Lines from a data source
___
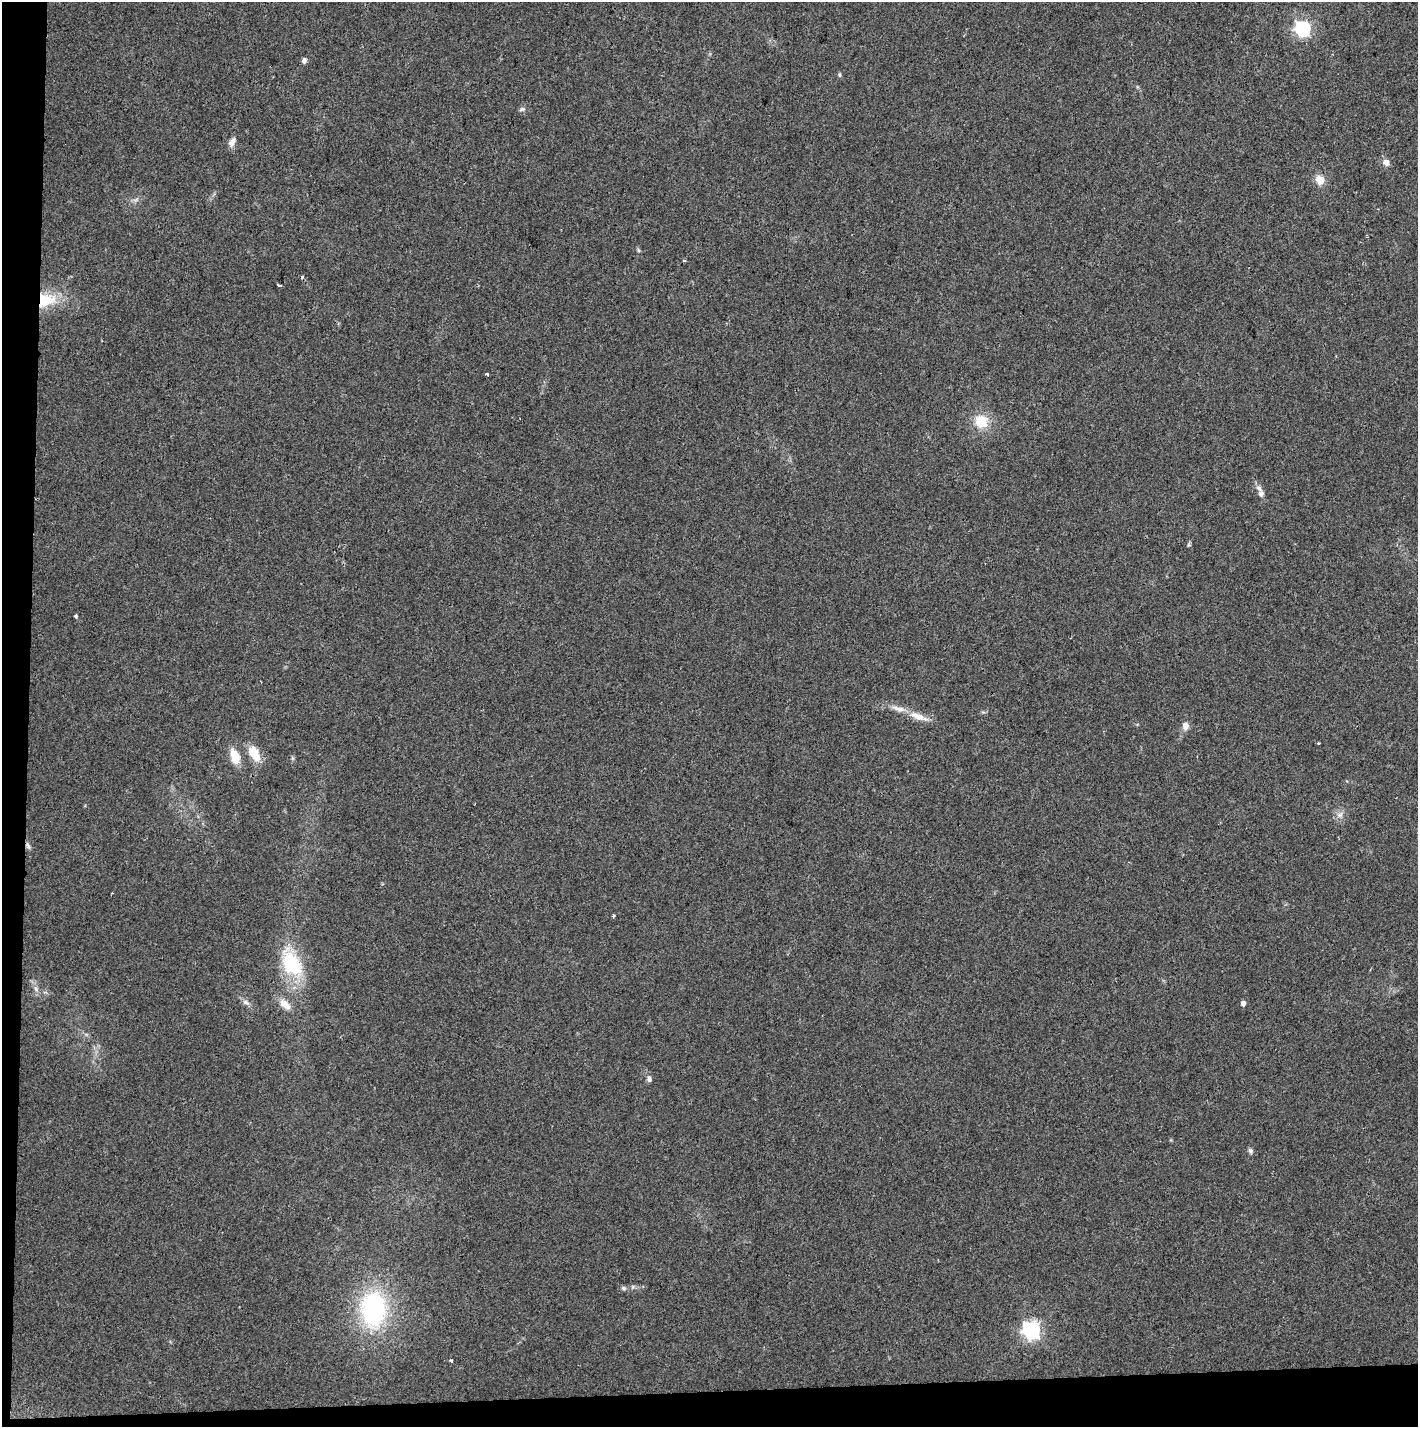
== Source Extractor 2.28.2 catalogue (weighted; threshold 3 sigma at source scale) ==
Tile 7 of 3 x 3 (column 1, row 3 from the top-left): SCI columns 7-1422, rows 116-1540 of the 4255 x 4507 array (HDU 1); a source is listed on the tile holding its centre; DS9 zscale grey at full resolution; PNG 1420 x 1429 px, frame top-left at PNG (2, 2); no overlay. Shown black and unused: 4% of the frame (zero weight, under 2 of 3 exposures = <1% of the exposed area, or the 3 px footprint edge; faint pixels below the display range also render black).
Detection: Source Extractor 2.28.2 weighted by HDU 2 'WHT'; one run over the whole footprint, this tile lists its part. Background 0.0524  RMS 0.0071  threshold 0.0318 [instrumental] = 3 sigma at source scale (4.5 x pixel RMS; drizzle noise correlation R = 1.50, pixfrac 1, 0.0396/0.0396 arcsec/px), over >= 5 px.
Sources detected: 36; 1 cosmic-ray / hot-pixel residue — not listed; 2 inside a brighter listed object's ellipse — not listed separately; the other 33 listed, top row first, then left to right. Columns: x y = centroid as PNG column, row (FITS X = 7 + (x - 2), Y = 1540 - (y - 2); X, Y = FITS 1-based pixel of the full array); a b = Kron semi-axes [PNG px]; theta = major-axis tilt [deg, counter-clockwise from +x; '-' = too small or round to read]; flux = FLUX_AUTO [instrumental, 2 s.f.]
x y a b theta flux
1303 29 6 6 - 170
304 60 7 6 - 2
839 75 7 3 -90 0.98
522 109 8 5 16 1.6
232 142 13 7 62 3.7
1386 162 9 8 - 3.7
1320 180 12 10 -63 7.3
638 250 6 4 -71 0.96
684 260 4 3 - 1.1
279 285 4 2 - 1.5
46 300 27 19 13 25
487 374 3 3 - 1.9
981 421 15 14 - 17
1261 493 11 9 86 3.2
76 616 4 4 - 1
918 716 29 8 -20 9.5
1185 726 9 8 - 4.3
252 752 18 12 -63 13
235 756 15 9 -71 13
1340 815 9 7 27 3.2
28 845 11 5 -62 1.9
613 916 3 3 - 0.85
291 963 38 22 -62 45
36 989 8 5 -59 2.2
246 1002 10 6 -31 2.7
1243 1003 4 4 - 4.1
285 1004 20 9 -42 7.3
649 1079 8 6 88 2.2
1250 1151 7 6 - 1.8
623 1288 7 5 -17 1.6
373 1309 31 21 88 110
1031 1330 7 7 - 260
451 1360 3 3 - 2.1
Overlapping masked pixels (flux is a lower limit): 2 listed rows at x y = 46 300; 28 845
___
**SET PROBLEM**
Return every one of the lines above word for word, leaving out the pictures.

**TASK RESPONSE**
== Source Extractor 2.28.2 catalogue (weighted; threshold 3 sigma at source scale) ==
Tile 7 of 3 x 3 (column 1, row 3 from the top-left): SCI columns 7-1422, rows 116-1540 of the 4255 x 4507 array (HDU 1); a source is listed on the tile holding its centre; DS9 zscale grey at full resolution; PNG 1420 x 1429 px, frame top-left at PNG (2, 2); no overlay. Shown black and unused: 4% of the frame (zero weight, under 2 of 3 exposures = <1% of the exposed area, or the 3 px footprint edge; faint pixels below the display range also render black).
Detection: Source Extractor 2.28.2 weighted by HDU 2 'WHT'; one run over the whole footprint, this tile lists its part. Background 0.0524  RMS 0.0071  threshold 0.0318 [instrumental] = 3 sigma at source scale (4.5 x pixel RMS; drizzle noise correlation R = 1.50, pixfrac 1, 0.0396/0.0396 arcsec/px), over >= 5 px.
Sources detected: 36; 1 cosmic-ray / hot-pixel residue — not listed; 2 inside a brighter listed object's ellipse — not listed separately; the other 33 listed, top row first, then left to right. Columns: x y = centroid as PNG column, row (FITS X = 7 + (x - 2), Y = 1540 - (y - 2); X, Y = FITS 1-based pixel of the full array); a b = Kron semi-axes [PNG px]; theta = major-axis tilt [deg, counter-clockwise from +x; '-' = too small or round to read]; flux = FLUX_AUTO [instrumental, 2 s.f.]
x y a b theta flux
1303 29 6 6 - 170
304 60 7 6 - 2
839 75 7 3 -90 0.98
522 109 8 5 16 1.6
232 142 13 7 62 3.7
1386 162 9 8 - 3.7
1320 180 12 10 -63 7.3
638 250 6 4 -71 0.96
684 260 4 3 - 1.1
279 285 4 2 - 1.5
46 300 27 19 13 25
487 374 3 3 - 1.9
981 421 15 14 - 17
1261 493 11 9 86 3.2
76 616 4 4 - 1
918 716 29 8 -20 9.5
1185 726 9 8 - 4.3
252 752 18 12 -63 13
235 756 15 9 -71 13
1340 815 9 7 27 3.2
28 845 11 5 -62 1.9
613 916 3 3 - 0.85
291 963 38 22 -62 45
36 989 8 5 -59 2.2
246 1002 10 6 -31 2.7
1243 1003 4 4 - 4.1
285 1004 20 9 -42 7.3
649 1079 8 6 88 2.2
1250 1151 7 6 - 1.8
623 1288 7 5 -17 1.6
373 1309 31 21 88 110
1031 1330 7 7 - 260
451 1360 3 3 - 2.1
Overlapping masked pixels (flux is a lower limit): 2 listed rows at x y = 46 300; 28 845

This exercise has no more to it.